Утром седьмого сентября гражданка Рошмор отправилась к присяжному Гамлену, у которого хотела просить заступничества за своего знакомого, взятого под подозрение, и на площадке лестницы повстречалась с бывшим дворянином Бротто-дез-Илетт, которого она любила в былые, счастливые дни. Бротто собрался отнести к торговцу игрушками на улице Закона двенадцать дюжин картонных плясунов своей работы; чтобы легче справиться с ношей, он нанизал их, по обычаю разносчиков, на жердь. Он был изысканно любезен со всеми женщинами, даже с теми, которые в силу долгой привычки утратили для него всякую привлекательность; так было бы, видимо, и с госпожой де-Рошмор, хотя, может быть, измена, разлука, неверность, приятная полнота сделали ее в его глазах несколько привлекательнее. Во всяком случае, встретившись с ней на грязной площадке с разошедшимися изразцами, он отвесил ей тот же церемонный поклон, как некогда на ступенях крыльца в дез-Илетт, и попросил оказать ему честь, посетив его мансарду. Поднявшись довольно легко по приставной лесенке, гражданка Рошмор очутилась на чердаке; черепичная крыша, в которой было проделано слуховое окно, поддерживалась толстыми наклонными балками. Выпрямиться во весь рост было невозможно. Она села на единственный стул, имевшийся в убогом жилище, и, скользнув удивленно-грустным взором по разъехавшимся черепицам, спросила:
-- Так вот где вы живете, Морис? Вам здесь нечего опасаться непрошеных гостей.

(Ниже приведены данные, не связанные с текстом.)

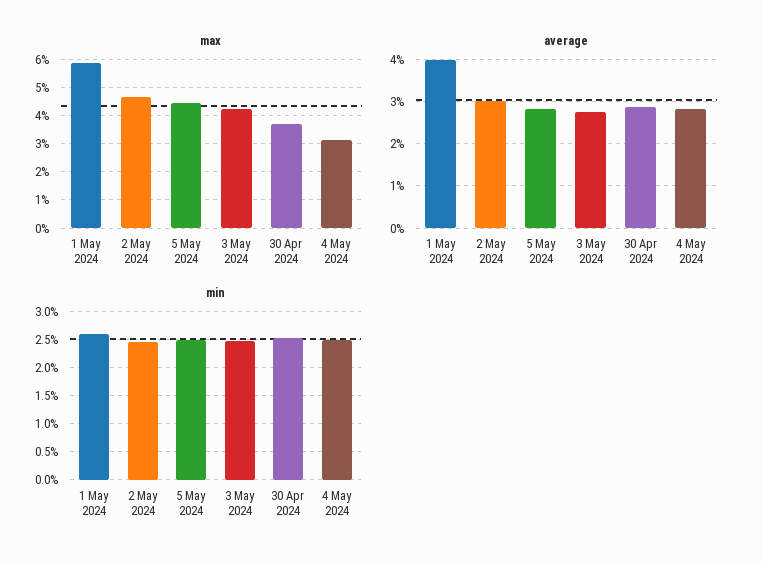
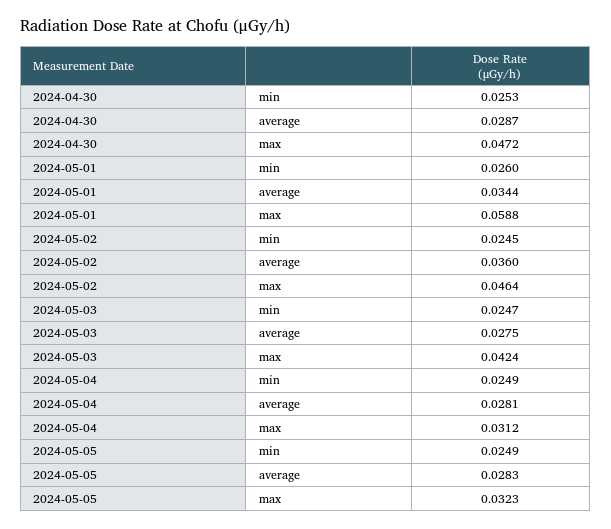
  {
    "max": {
      "1 May 2024": 0.0588,
      "2 May 2024": 0.0464,
-     "5 May 2024": 0.045,
+     "5 May 2024": 0.0323,
      "3 May 2024": 0.0424,
-     "30 Apr 2024": 0.0375,
+     "30 Apr 2024": 0.0472,
      "4 May 2024": 0.0312
    },
    "average": {
-     "1 May 2024": 0.04,
+     "1 May 2024": 0.0344,
-     "2 May 2024": 0.03,
+     "2 May 2024": 0.036,
      "5 May 2024": 0.0283,
      "3 May 2024": 0.0275,
      "30 Apr 2024": 0.0287,
      "4 May 2024": 0.0281
    },
    "min": {
      "1 May 2024": 0.026,
      "2 May 2024": 0.0245,
      "5 May 2024": 0.0249,
      "3 May 2024": 0.0247,
      "30 Apr 2024": 0.0253,
      "4 May 2024": 0.0249
    }
  }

Надо быть дьяволом или котом, чтобы навестить вас.
-- Да, у меня здесь тесновато, -- ответил бывший дворянин. -- И не скрою от вас, что, когда идет дождь, вода попадает на мое ложе. Это небольшое неудобство. Зато в ясные ночи я вижу луну, прообраз и свидетельницу человеческой любви, Ведь луна, сударыня, во все времена признавалась покровительницей влюбленных, и в полнолунье своим бледным и круглым ликом она напоминает любовнику предмет его вожделений.
-- Вы правы, -- согласилась гражданка.
-- В излюбленную ими пору года, -- продолжал Бротто, -- коты устраивают у меня над головой чудовищные концерты. Но разве можно укорять любовь за то, что она мяукает и приносит клятвы верности на крышах, если она насыщает страданиями и преступлениями жизнь людей!

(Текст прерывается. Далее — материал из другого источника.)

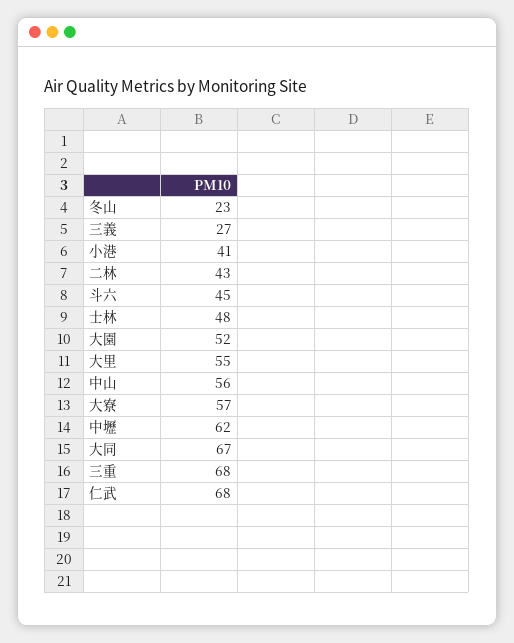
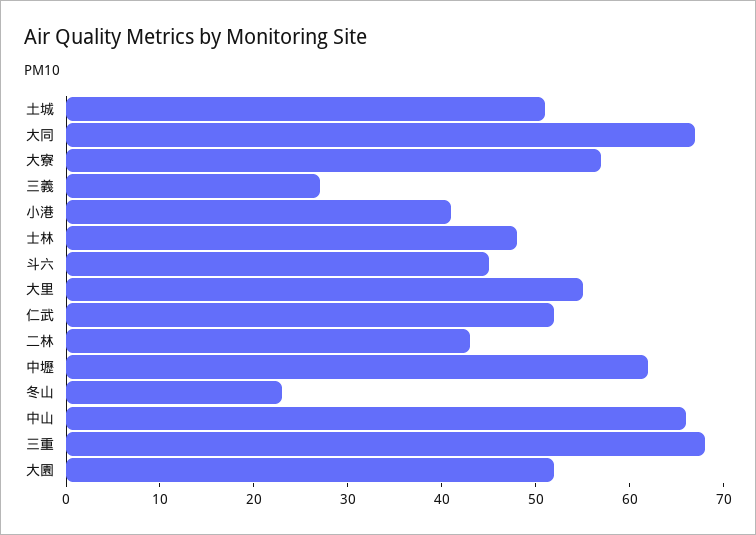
  {
    "冬山": 23,
    "三義": 27,
    "小港": 41,
    "二林": 43,
    "斗六": 45,
    "士林": 48,
    "大園": 52,
    "大里": 55,
-   "中山": 56,
+   "中山": 66,
    "大寮": 57,
    "中壢": 62,
    "大同": 67,
    "三重": 68,
-   "仁武": 68
+   "仁武": 52,
+   "土城": 51
  }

Оба они были настолько умны, что встретились, как два друга, которые расстались лишь накануне, и, хотя между ними уже не было никакой близости, они мило и по-приятельски беседовали.

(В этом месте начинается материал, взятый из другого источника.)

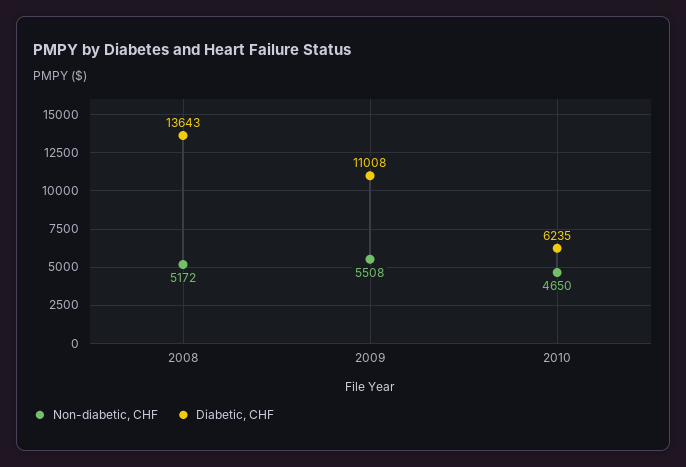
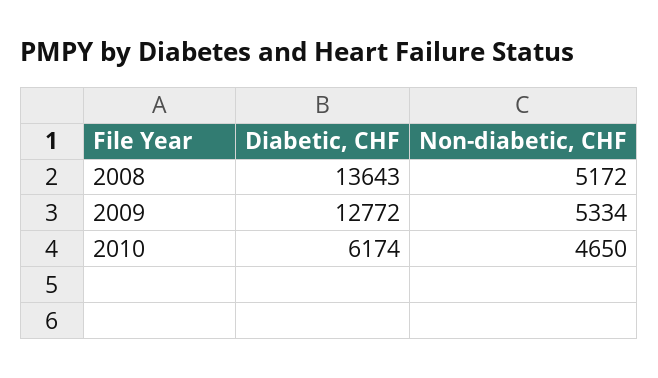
  {
    "Non-diabetic, CHF": {
      "2008": 5172,
-     "2009": 5508,
+     "2009": 5334,
      "2010": 4650
    },
    "Diabetic, CHF": {
      "2008": 13643,
-     "2009": 11008,
+     "2009": 12772,
-     "2010": 6235
+     "2010": 6174
    }
  }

Однако госпожа де-Рошмор казалась озабоченной. Революция, которая долго была для нее источником развлечений и всяких благ, теперь приносила ей лишь заботы и тревоги; ее ужины утрачивали свой блеск и веселье. Омраченные лица уже не прояснялись при звуках ее арфы. За ломберными столами она не досчитывалась самых богатых игроков. Многие из ее постоянных посетителей были объявлены неблагонадежными и где-то скрывались; ее друг, банкир Морхардт, был арестован: о нем-то она и пришла похлопотать перед Гамленом. Она сама находилась под подозрением. Национальные гвардейцы произвели у нее обыск, перерыли все ящики в комодах, приподнимали половицы, истыкали штыками матрацы. Они ничего не нашли, извинились перед ней и удалились, отведав вина из ее погреба. Но они едва не наткнулись на переписку с эмигрантом, г-ном д'Экспильи. Кое-кто из ее приятелей-якобинцев предупредил ее, что красавец Анри, которого она содержала, возбуждает подозрение своими выступлениями, слишком резкими, чтобы можно было поверить в их искренность.
Облокотившись на колени и подпирая руками подбородок, она задумчиво спросила своего старого друга, сидевшего на соломенном тюфяке:
-- Что вы думаете обо всем этом, Морис?
-- Думаю, что эти люди дают философу и любителю зрелищ обильный материал для размышлений и развлечений, но что для вас, дорогая, было бы лучше, если бы вы находились за пределами Франции.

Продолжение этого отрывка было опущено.